GOOD MORNING MELBOURNE!!

It’s 4.30am. I need someone to drag me out of bed. Where’s Forest Whitaker when you need him.

There’s a light rain falling and the street’s empty except for a couple walking a small dog. The dog looks happy but the couple look startled. I think their alarm clock malfunctioned. An hour later I’m in the kitchen with my white hat on and Irish head-chef Bob is handing out the tasks. To a soundscape of sonic booms from the U.S airforce jets I prepare a marinade for pork, put together an accompanying fennel and mandarin salad, deep fry some chicken and manchego balls and do several thousand prawns on the plancha. Maybe they’ll let me go back to bed now.

Ah beJesus, it’s only 10 o’clock. I’ve finished my Red Bull way too early, I must pace myself better tomorrow. Or bring more Red Bull…

We’re right next to the main runway and the sound level is so high I drop my knife and cover my ears while no one else in the kitchen so much as flinches. Bob barks at me to get a move on as we’re behind schedule. Sally, the chef from Montreal smiles at me. I Like her management style better. Careful Bob or I’ll give you a bad write-up.

A crowd is gathering at the kitchen door; black capped runners congregate and tread water like impatient emus. No sooner are the platters filled, foiled and numbered than they grab them and whisk them off to the corporate chalets for consumption. They return later with a mixture of requests for more food and complaints about the quality of certain dishes. I believe some people think complaining infers a connoisseur status upon them, and some people just like complaining. They should go and eat at a certain nameless Melbourne hotel I worked at recently. That would put things in perspective for them; from then on everywhere else would seem like the Ritz.

The afternoon shift runs like the last 6 hours in reverse as we throw away much of the food we prepared in the morning: four hundred prawns all plated up on platters, two hundred sandwiches, a hundred or so Chinese dumplings and a dozen full cake platters all go in the bin. I then get allocated the job of cataloguing everything left in the walk-in fridge unit and nearly freeze to death in the process. It’s so cold my ball point pen dies on me after five minutes. I now understand why astronauts use pencils. I start to lose all sense of time and drift into a chilly philosophical state where I can’t decide if I’m a musician dreaming he’s a chef or a chef who believes himself to be a musician. When I finally come back down to earth and emerge from my frozen capsule, it’s dark and I can’t feel my toes.

Back in the kitchen it’s mayhem and smells funny. Bob hung his motorbike jacket up to dry behind the ovens; it cooked like a buffalo hide and then melted.

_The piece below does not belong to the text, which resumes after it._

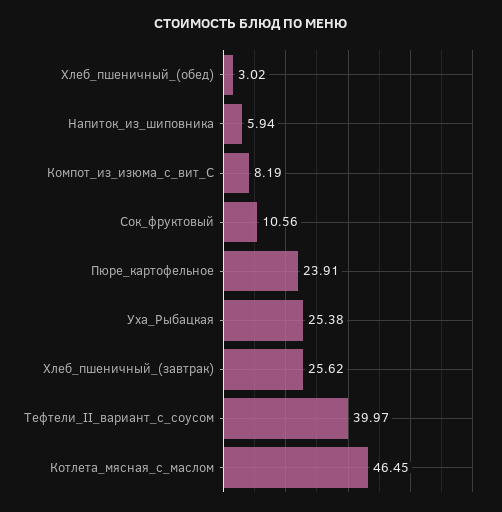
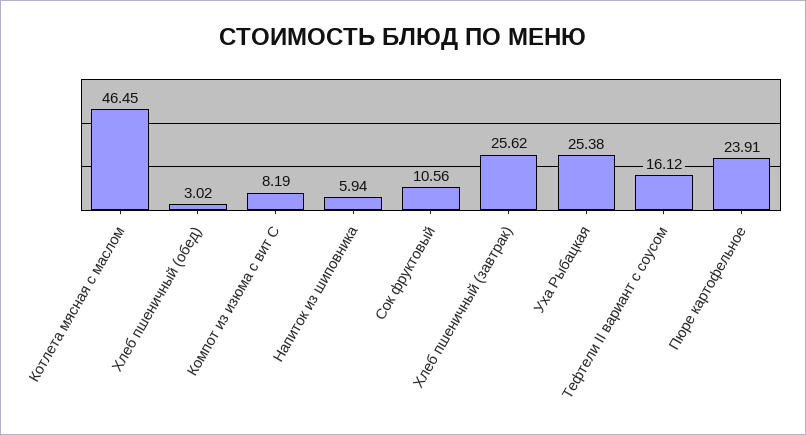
Тефтели_II_вариант_с_соусом: 39.97 -> 16.12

He’s now a head chef in a bad mood which is about as spectacular as tautologies get. His pride is hurt so he orders a knife sharpening session to perk himself up. My blades are not taken seriously and prompt the old Australian “That’s not a knife…” routine. It reminds me of when, as a teenager, I turned up for a tennis tournament with a Snoopy flask and only one racket. Never adequately equipped for anything it would seem.

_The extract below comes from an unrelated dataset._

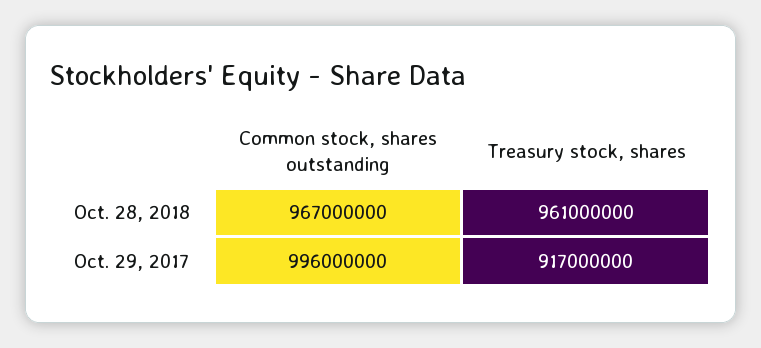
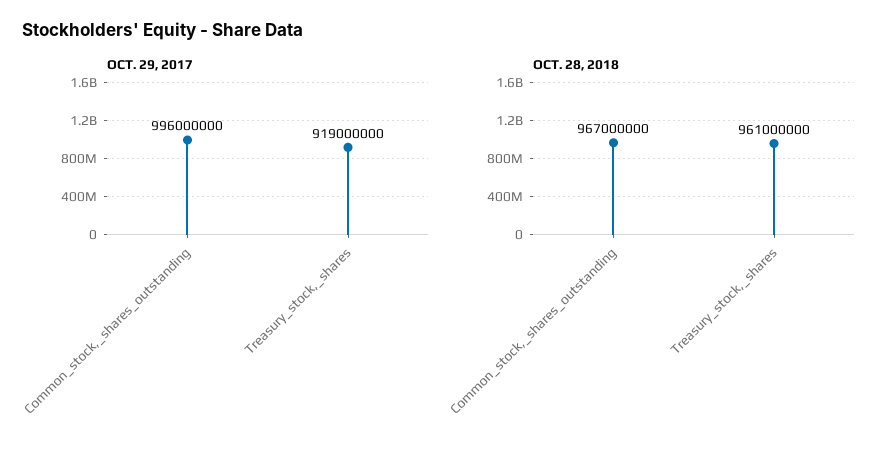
Oct. 29, 2017, Treasury stock, shares: 917000000 -> 919000000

No one will talk. I don’t get past names and nationalities in most cases. The head chefs clamp down pretty quickly on socialising and split us up like naughty schoolchildren or say “Time to lean, time to clean.” if we so much as rest against a table for a moment. What little camaraderie there was has evaporated in the space of a few hours. Little fascist moustaches are sprouting.

I cook seven hundred and fifty salmon steaks – salmon are surely now extinct – make enough Greek lamb salad for the entire population of Cyprus, do a passable Thai chicken broth, overcook some Japanese wagyu beef and nicely blacken several hundred red peppers on the plancha. I must also have cooked part of my brain as when I stagger out for a breather, I look up, see the girls from Breitling do their bi-plane wing walker routine and decide that I want their job instead.